By Alberto Pupo
What is there left to say about George R.R. Martin’s A Game of Thrones? This is the book that has completely upended the modern Fantasy Genre. In 1996 nobody expected it would ever attain the status it has today. What started out as a freshly dark, twist on the genre is a pop cultural phenomenon thanks to the power of television and HBO series that has expanded its audience exponentially.
However, when I first read A Game of Thrones, I was nothing more than the strange quiet, young, man clad in black, reading during my down time in school and from the very beginning I was immediately drawn and hooked on this series and recently rereading it can truly appreciate it even more.

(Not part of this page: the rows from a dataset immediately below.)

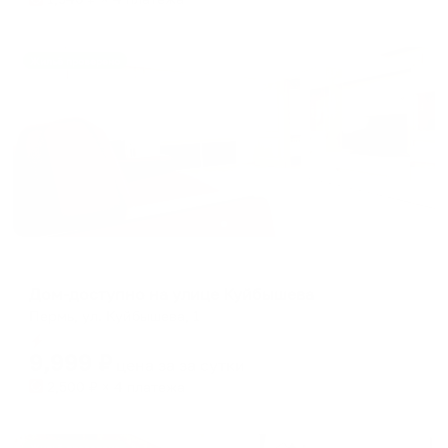
Жильё проверено
Апартаменты в разных районах города
Дом-доступно на улице Куйбышева
Пермь, ул. Куйбышева, 1
Мгновенное бронирование
9,999
₽
цена за
за сутки
2,500
₽ × 4 платежа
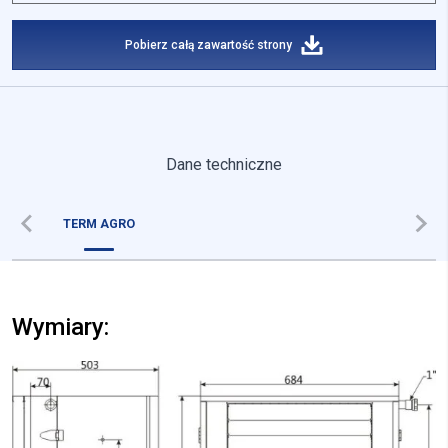
Pobierz całą zawartość strony
Dane techniczne
TERM AGRO
Wymiary:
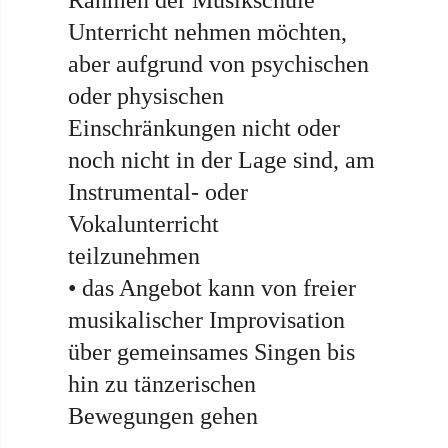
Rahmen der Musikschule
Unterricht nehmen möchten,
aber aufgrund von psychischen
oder physischen
Einschränkungen nicht oder
noch nicht in der Lage sind, am
Instrumental- oder
Vokalunterricht
teilzunehmen
• das Angebot kann von freier
musikalischer Improvisation
über gemeinsames Singen bis
hin zu tänzerischen
Bewegungen gehen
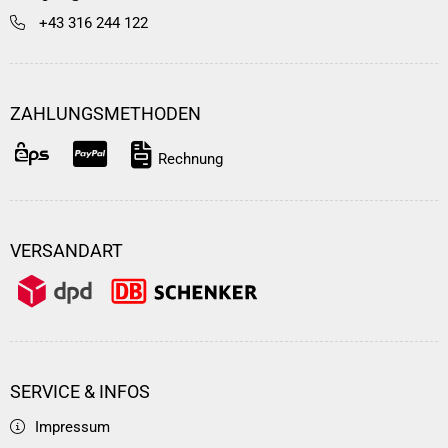
+43 316 244 122
ZAHLUNGSMETHODEN
Rechnung
VERSANDART
SERVICE & INFOS
Impressum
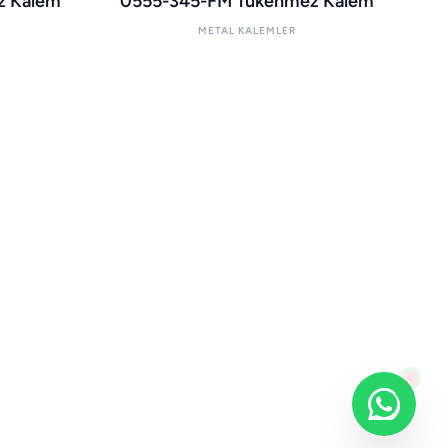
z Kalem
0555-345-FM Tükenmez Kalem
METAL KALEMLER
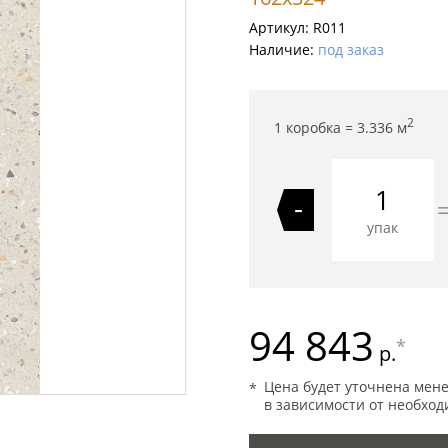
Артикул:
R011
Наличие:
под заказ
2
1 коробка =
3.336
м
-
упак
94 843
*
р.
Цена будет уточнена мен
в зависимости от необход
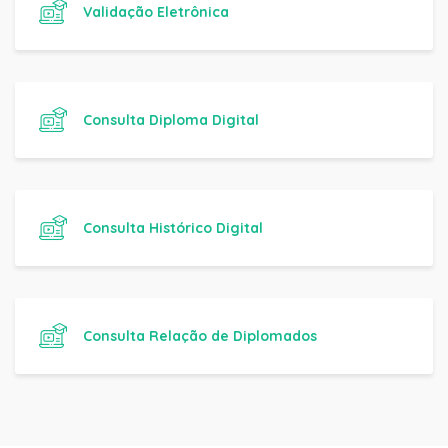
Validação Eletrônica
Consulta Diploma Digital
Consulta Histórico Digital
Consulta Relação de Diplomados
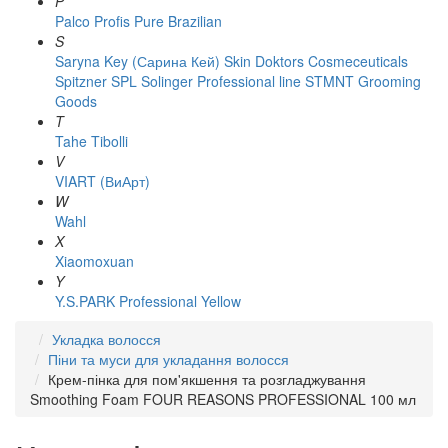
P
Palco
Profis
Pure Brazilian
S
Saryna Key (Сарина Кей)
Skin Doktors Cosmeceuticals
Spitzner
SPL Solinger Professional line
STMNT Grooming
Goods
T
Tahe
Tibolli
V
VIART (ВиАрт)
W
Wahl
X
Xiaomoxuan
Y
Y.S.PARK Professional
Yellow
Укладка волосся
Піни та муси для укладання волосся
Крем-пінка для пом'якшення та розгладжування
Smoothing Foam FOUR REASONS PROFESSIONAL 100 мл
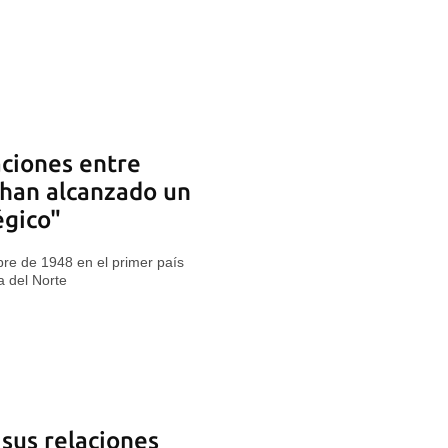
aciones entre
han alcanzado un
égico"
bre de 1948 en el primer país
a del Norte
sus relaciones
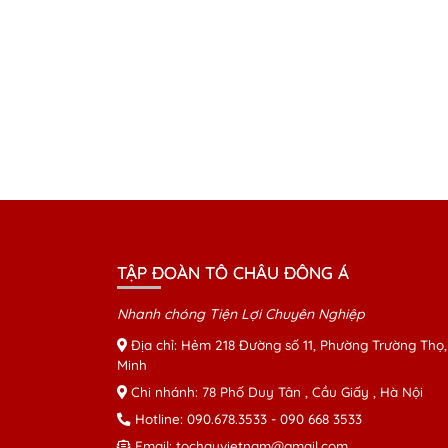
TẬP ĐOÀN TÔ CHÂU ĐÔNG Á
Nhanh chóng Tiện Lợi Chuyên Nghiệp
Địa chỉ: Hẻm 218 Đường số 11, Phường Trường Thọ,
Minh
Chi nhánh: 78 Phố Duy Tân , Cầu Giấy , Hà Nội
Hotline:
090.678.3533
-
090 668 3533
Email:
tochauvietnam@gmail.com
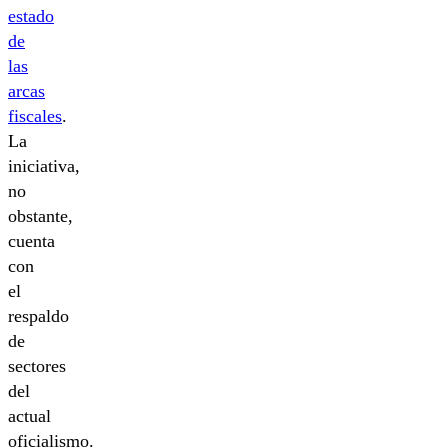
estado
de
las
arcas
fiscales
.
La
iniciativa,
no
obstante,
cuenta
con
el
respaldo
de
sectores
del
actual
oficialismo.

The world that George RR Martin creates in this story is one that mirrors our own. It is full of intrigue, sexual deviants, scheming aristocrats, and traitors. The story is told from a myriad of different perspectives each one with a unique way of perceiving the world. Martin’s characters are not black and white like our world everyone is a balanced shade of gray. There is honor in villains, for example, the misshapen dwarf Tyrion Lannister who happens to be a member of one of the most vicious and scheming families in the story (but is the most redeemable of the bunch). The King is at the moment is portrayed as a complete fool And then you have those bound by virtue and honor, and despite trying to live ever so virtuously, it only brings them pain.
A Game of Thrones is by no means light, breezy read. It is very detailed, and the world that Martin builds is one that you will never forget. Each part of his world like ours has its flavor, cultures, customs, languages and he weaves them all into a very realistic tapestry and really gets the story going. Despite the imposing size of the book, it is never boring, and there are enough war and action to get your blood running and to break up the exposition and dialogue.
A Game of Thrones is a classic of the Genre and a Modern Masterpiece. As of this moment, the story is still not complete (and many fans are getting anxious). But this first book marks a shift in power of a Genre that typically falls to ridicule for lack of realism.